I don’t know about anyone else, but I have no idea how much force is required to get 7.065mm to punch into 3000psi. But from my own experience so far with stock vs modified bore sizes I suspect there’s considerably more force available from a stock setup than is actually required. So people tinker with hammer-weights and springs to vary duration. I guess one could also mess with the inlet-ports on the stem to some effect.

I could go with a huge hammer-weight right off the bat, but maybe then I’d get max power plus a bunch of wasted air. Then I’d have to work backwards. I think it’s more sensible to go from a lower hammer-weight and work forwards.

Anyhoo…

I have to make a new retainer-cap, the current one is a couple of mm too short and pre-loads the return-spring too much. No biggie, I assumed I’d have to re-work some parameters until everything matches up sweetly. The stem has been a PITA, I went with SS and I ran the first length too fast and the piece flexed, resulting in a rough cut. I went slower on the other end and it cut nicely. Boring it out went smoothly too. Everything assembles nicely and it all moves as it should, although too stiff with that preload on the spring.

So, the latest image from The Gonzo Workshop 😆

Givin the size of your valve it’s not a case of experimenting with hammer weight later. But rather the first thing you do to even open that thing at 200 bar!

Cheers

Make the valveparts from as tough a material that you can machine. If your not to enthousiastic with revs and feeds you can easily machine toolsteels with HSS. I often use bolts in 12.9 quality. Those are tough.

Machine yourself a small tank thingy with a small volume that you can hook up to your valvebody. If you start messing with valves in the bottle you’ll be traveling to the diveshop a lot. That configuration saves plenty of air!

Cheers

quote pablouk:

Get your 6 year old boy to test fire it, don’t wanna hurt yourself. Gotta think health & safety with these things you know. 😈

Noriko wants a word… 😯 😛

All the brass is done. I’m still waiting for the mild-steel rod to be delivered, though I do have some SS, of which I’m a bit leery. The thought of trying to drill a 6mm bore up 60 or 70mm length of that stuff fills me with some trepidation.
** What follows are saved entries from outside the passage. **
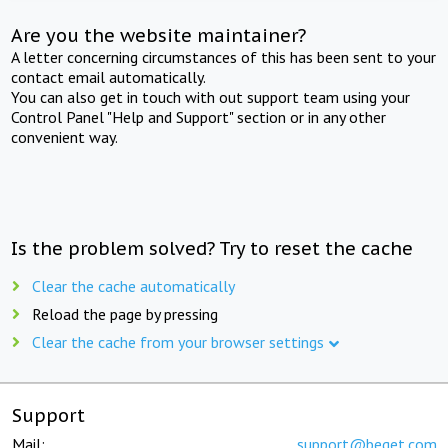
Are you the website maintainer?
A letter concerning circumstances of this has been sent to your
contact email automatically.
You can also get in touch with out support team using your
Control Panel "Help and Support" section or in any other
convenient way.
Is the problem solved? Try to reset the cache
Clear the cache automatically
Reload the page by pressing
Clear the cache from your browser settings
Support
Mail:
support@beget.com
Anyway, pretty picture time…

Get your 6 year old boy to test fire it, don’t wanna hurt yourself. Gotta think health & safety with these things you know. 😈

quote Marc:

Keep in mind that increasing the diameter increase the valveseat. That increases onening force. To open the valve you’ll need heavier hammer heavier spring more springtension. This all doesn’t increase the lifespan of your triggerparts and valveparts! Better you imagine the job at hand and machine the smallest valve for that job! you can get to 70 ftlbs with just a 25gram delrin hammer if your valve is properly designed and still be inceadibly consistent! Light hammers make the rifle more pleasurable to shoot and decreases locktime increasing the accuracy potential

In .25 4mm transferport is enough for about the 70ftlbs I mentioned!

My advice is make yourself a few valvebody’s or even complete bottles for every caliber you want to shoot!

Regards,

Marc

Thanks Marc. 🙂

I’m aware there are a whole bunch of variables that I can’t even begin to calculate, but I figure if I go ahead and build the ball-park I can get a bunch of balls in it and see how they kick. I can experiment with hammer weights and suchlike later, if necessary.

First is to build it. Then see if I can fill the bottle through it. Then see if it’ll fire and finally, if it does, put it on the chrony and see what I get. It’s all good fun and a learning experience too. 😀

The return-spring is about 50% stock force, so that should help (suppress vague worries about a tank-dump 😆 ).